--- RECORD EXTRACTS Enclosed Below ---

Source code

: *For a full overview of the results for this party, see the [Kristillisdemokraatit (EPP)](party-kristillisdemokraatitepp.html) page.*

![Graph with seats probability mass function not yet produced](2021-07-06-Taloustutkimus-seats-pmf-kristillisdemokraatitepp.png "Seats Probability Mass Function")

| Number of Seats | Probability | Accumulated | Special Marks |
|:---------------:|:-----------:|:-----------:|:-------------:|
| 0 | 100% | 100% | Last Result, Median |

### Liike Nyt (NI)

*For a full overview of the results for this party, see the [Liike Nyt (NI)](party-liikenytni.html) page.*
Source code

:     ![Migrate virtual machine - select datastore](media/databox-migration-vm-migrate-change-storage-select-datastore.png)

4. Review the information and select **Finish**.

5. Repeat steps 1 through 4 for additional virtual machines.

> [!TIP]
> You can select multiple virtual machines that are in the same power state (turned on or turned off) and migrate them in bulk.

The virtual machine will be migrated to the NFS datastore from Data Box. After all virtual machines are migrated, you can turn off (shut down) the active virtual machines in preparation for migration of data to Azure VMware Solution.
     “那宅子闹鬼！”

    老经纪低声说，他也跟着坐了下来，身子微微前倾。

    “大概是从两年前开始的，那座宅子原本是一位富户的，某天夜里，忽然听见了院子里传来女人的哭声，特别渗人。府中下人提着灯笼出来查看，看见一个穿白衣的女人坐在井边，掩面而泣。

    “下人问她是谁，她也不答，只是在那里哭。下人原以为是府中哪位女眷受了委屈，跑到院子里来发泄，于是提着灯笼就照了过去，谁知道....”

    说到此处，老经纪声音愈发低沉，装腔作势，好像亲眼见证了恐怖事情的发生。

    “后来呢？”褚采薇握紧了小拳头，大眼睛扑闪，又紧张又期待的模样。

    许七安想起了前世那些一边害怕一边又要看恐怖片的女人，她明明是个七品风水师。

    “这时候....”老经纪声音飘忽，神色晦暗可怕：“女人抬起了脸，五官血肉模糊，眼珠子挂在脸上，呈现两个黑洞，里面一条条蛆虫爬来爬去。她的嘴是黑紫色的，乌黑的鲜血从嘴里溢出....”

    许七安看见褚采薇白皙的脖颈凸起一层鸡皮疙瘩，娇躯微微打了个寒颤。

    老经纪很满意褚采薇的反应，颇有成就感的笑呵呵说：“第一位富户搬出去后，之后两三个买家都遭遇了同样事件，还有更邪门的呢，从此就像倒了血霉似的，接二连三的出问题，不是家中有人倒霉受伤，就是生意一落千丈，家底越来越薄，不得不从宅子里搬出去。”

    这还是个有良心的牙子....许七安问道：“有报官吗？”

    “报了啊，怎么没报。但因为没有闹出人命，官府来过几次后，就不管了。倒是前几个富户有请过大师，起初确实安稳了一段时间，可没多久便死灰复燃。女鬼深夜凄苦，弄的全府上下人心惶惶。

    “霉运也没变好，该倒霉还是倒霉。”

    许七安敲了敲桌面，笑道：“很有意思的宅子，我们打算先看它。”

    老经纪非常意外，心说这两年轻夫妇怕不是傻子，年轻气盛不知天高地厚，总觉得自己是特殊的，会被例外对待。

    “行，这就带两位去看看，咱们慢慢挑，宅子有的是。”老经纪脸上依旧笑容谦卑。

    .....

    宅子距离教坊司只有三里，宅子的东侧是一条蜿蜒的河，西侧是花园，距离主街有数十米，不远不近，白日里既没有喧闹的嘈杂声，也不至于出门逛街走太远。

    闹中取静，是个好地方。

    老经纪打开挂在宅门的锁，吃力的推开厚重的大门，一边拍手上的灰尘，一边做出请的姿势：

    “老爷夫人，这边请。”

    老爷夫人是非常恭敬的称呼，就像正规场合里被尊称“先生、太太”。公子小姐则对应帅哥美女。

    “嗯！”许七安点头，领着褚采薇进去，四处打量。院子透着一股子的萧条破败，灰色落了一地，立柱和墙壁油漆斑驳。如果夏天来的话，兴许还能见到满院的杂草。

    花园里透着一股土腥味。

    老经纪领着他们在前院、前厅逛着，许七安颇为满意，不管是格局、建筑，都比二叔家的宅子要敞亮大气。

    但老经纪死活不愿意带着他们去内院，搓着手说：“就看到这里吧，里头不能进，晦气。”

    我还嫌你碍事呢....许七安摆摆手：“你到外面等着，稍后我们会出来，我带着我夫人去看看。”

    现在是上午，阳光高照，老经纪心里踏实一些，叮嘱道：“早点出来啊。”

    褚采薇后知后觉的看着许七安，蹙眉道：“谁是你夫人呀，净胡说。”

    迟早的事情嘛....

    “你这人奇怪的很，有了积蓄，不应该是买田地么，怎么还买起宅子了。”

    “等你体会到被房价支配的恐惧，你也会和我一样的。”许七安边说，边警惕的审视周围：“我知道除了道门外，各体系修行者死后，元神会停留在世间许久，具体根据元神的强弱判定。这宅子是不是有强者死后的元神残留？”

--- End of Enclosed RECORD EXTRACTS ---

● ACTIVITY
Whenever the word "select" shows up in a line of the entries above, copy that line.

● WRITTEN RESPONSE
:     ![Migrate virtual machine - select datastore](media/databox-migration-vm-migrate-change-storage-select-datastore.png)
4. Review the information and select **Finish**.
> You can select multiple virtual machines that are in the same power state (turned on or turned off) and migrate them in bulk.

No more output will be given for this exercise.